* [Activity]: List every line in this data where the string "your" occurs.

* [The data]:
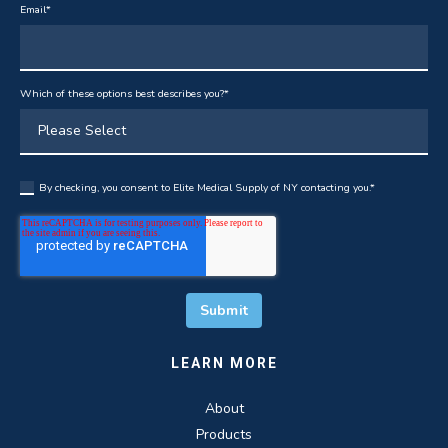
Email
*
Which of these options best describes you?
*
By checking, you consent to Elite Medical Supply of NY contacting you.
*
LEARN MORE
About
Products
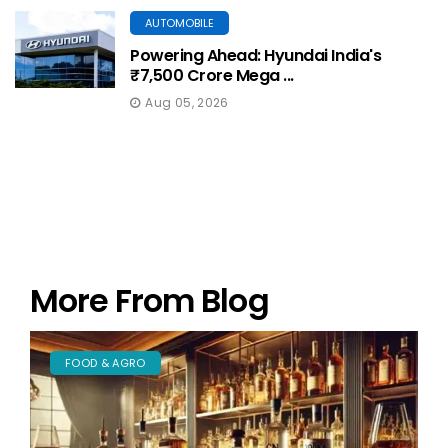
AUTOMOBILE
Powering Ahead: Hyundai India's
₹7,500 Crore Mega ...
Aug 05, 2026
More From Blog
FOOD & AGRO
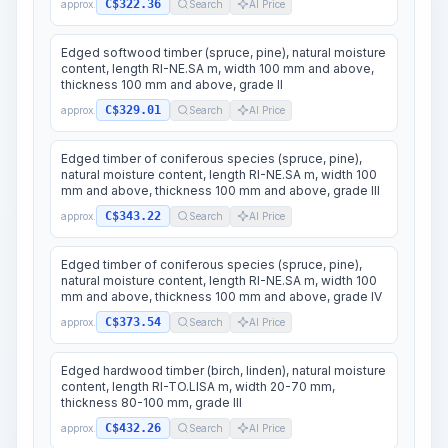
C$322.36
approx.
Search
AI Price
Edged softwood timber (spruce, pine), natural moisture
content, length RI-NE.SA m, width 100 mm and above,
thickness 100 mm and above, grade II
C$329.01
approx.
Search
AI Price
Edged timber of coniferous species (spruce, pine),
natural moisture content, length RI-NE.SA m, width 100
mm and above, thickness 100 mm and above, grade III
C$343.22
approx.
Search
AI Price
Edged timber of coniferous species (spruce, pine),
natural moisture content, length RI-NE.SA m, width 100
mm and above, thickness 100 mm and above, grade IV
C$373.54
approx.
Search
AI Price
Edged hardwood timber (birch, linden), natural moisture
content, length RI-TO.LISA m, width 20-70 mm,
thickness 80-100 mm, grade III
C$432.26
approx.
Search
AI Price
* * *
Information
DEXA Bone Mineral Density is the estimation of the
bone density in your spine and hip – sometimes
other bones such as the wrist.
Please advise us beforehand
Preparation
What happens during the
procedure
---
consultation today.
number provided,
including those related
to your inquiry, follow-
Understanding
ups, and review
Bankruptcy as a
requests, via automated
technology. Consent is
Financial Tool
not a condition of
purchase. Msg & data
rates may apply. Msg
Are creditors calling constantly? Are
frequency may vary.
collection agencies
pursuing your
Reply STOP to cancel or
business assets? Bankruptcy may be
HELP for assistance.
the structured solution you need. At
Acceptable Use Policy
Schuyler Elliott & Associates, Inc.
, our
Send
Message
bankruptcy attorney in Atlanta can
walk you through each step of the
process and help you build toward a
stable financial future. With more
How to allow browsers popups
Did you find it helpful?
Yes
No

* [Exercise solution]:
bone density in your spine and hip – sometimes
to your inquiry, follow-
pursuing your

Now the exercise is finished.